Amanda Forest and Joanne Wood of the University of Waterloo, found that individuals with low self esteem, who tended to post more frequent negative thoughts, feelings, or events on their Facebook wall, received less attention and fewer responses from the Facebook community. Forest and Wood found that individuals liked the study participants with low-self esteem less than those with higher self-esteem using a rating system.
This study simply showed that individuals with low self-esteem are likely to overwhelm their "friends" with too many negative life details, making them less likable. One might therefore hypothesis that as people do not respond, self esteem continues to remain low. In comparison, researchers found that individuals with high self-esteem who posted a negative remark, were viewed by individuals in the study as more likable and more likely to receive "comments". This is likely because individuals with healthy levels of self-esteem are less likely to regularly post negative thoughts or feelings.
Given that nearly 50% of a person's Facebook "friends" are in reality strangers or acquaintances, Facebook is not the ideal place to turn when you are feeling low. If you scan your last few status updates and find that you are more likely to post your hardships than anything else, you have a few options.

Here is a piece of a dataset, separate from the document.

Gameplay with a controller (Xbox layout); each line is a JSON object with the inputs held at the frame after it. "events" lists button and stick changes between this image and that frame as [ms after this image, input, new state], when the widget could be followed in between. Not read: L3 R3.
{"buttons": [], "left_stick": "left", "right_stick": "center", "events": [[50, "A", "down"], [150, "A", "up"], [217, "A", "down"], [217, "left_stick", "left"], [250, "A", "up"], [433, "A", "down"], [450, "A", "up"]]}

1) Seek out a friend to have a one on one conversation. It is easier to read someone's body language and social cues when you are sitting with them. They can also aid you in working out your problems in a solution focused manner if you are present with them and not secluded with your computer.
2) If you are really feeling low, it can never hurt to seek out a therapist and begin individual therapy. Depending on your therapy goals you could improve your mood and coping skills in a few sessions.

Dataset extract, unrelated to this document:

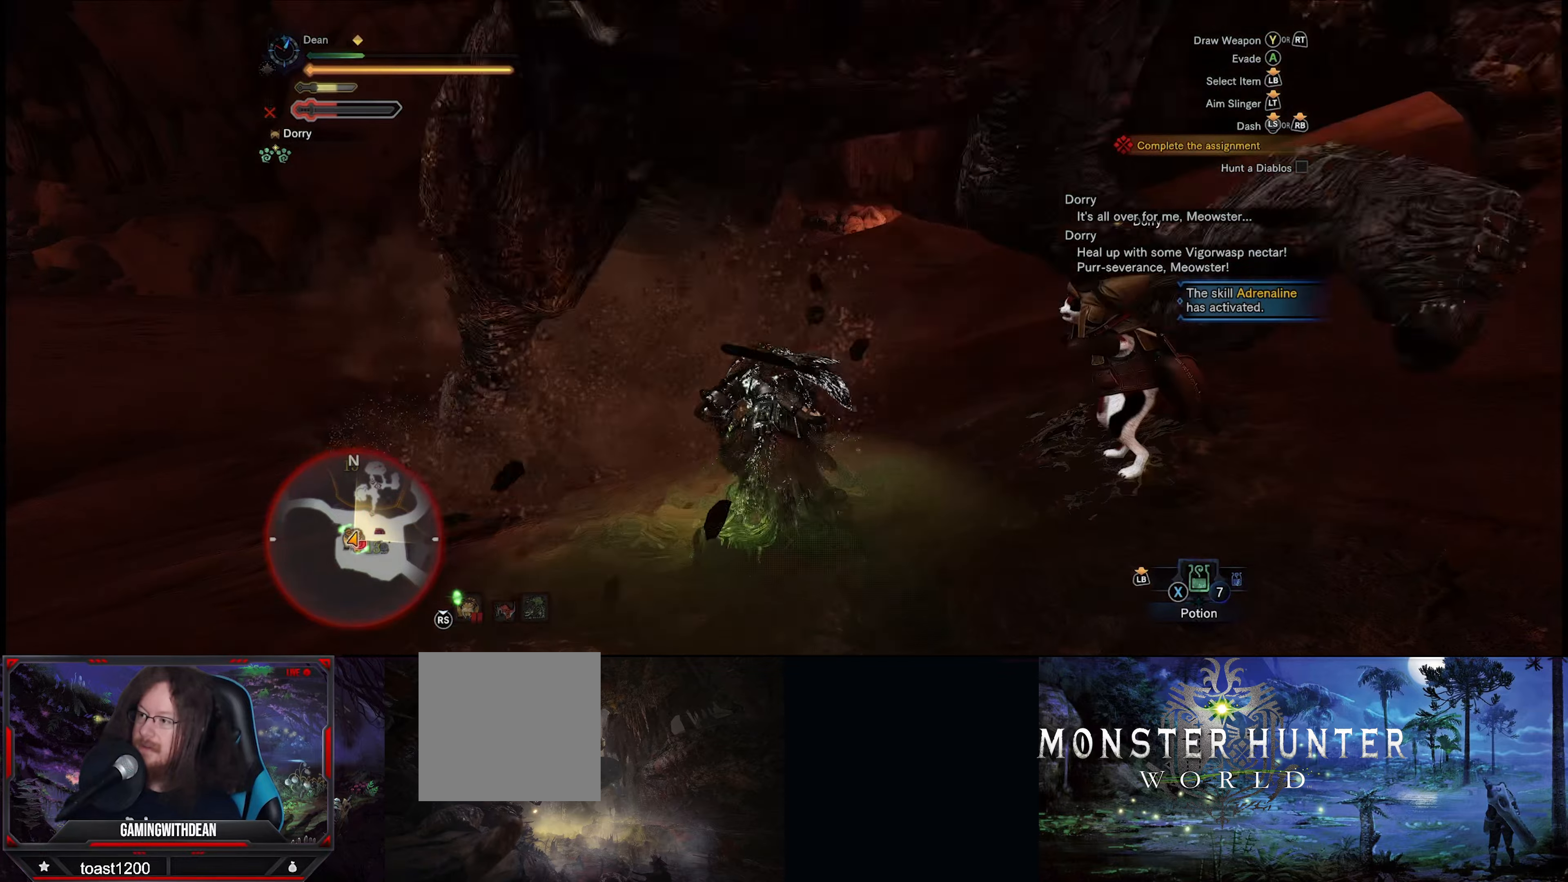
{"buttons": [], "left_stick": "left", "right_stick": "right", "events": [[50, "left_stick", "right"], [150, "A", "down"], [216, "A", "up"], [283, "left_stick", "center"], [350, "left_stick", "left"], [416, "right_stick", "right"]]}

3) Challenge yourself to put out positivity, in hopes of receiving it in return. Be genuine. If you are having an off day, make personal contact with someone. Dial up a pal, before you hit the post button. I would be willing to bet you will feel much better!
Bad days happen! The occasional negative Facebook post happens! That's fine, and your true friends will likely call you before you call them. However, if your negative thoughts out number the good, consider reaching out to a professional!
Psychology Today offers a wonderful therapist locator!
Now if I could...I would "LIKE" these comments:
I keep my mind focused on peace, harmony, health, love and abundance. Then, I can't be distracted by doubt, anxiety, or fear.
Live so that when other people think of integrity, enthusiasm, commitment, and caring, they think of you.
Watch your thoughts; they become words. Watch your words; they become actions; Watch your actions; they become habits. Watch your habits; they become character. Watch your character; it becomes your destiny.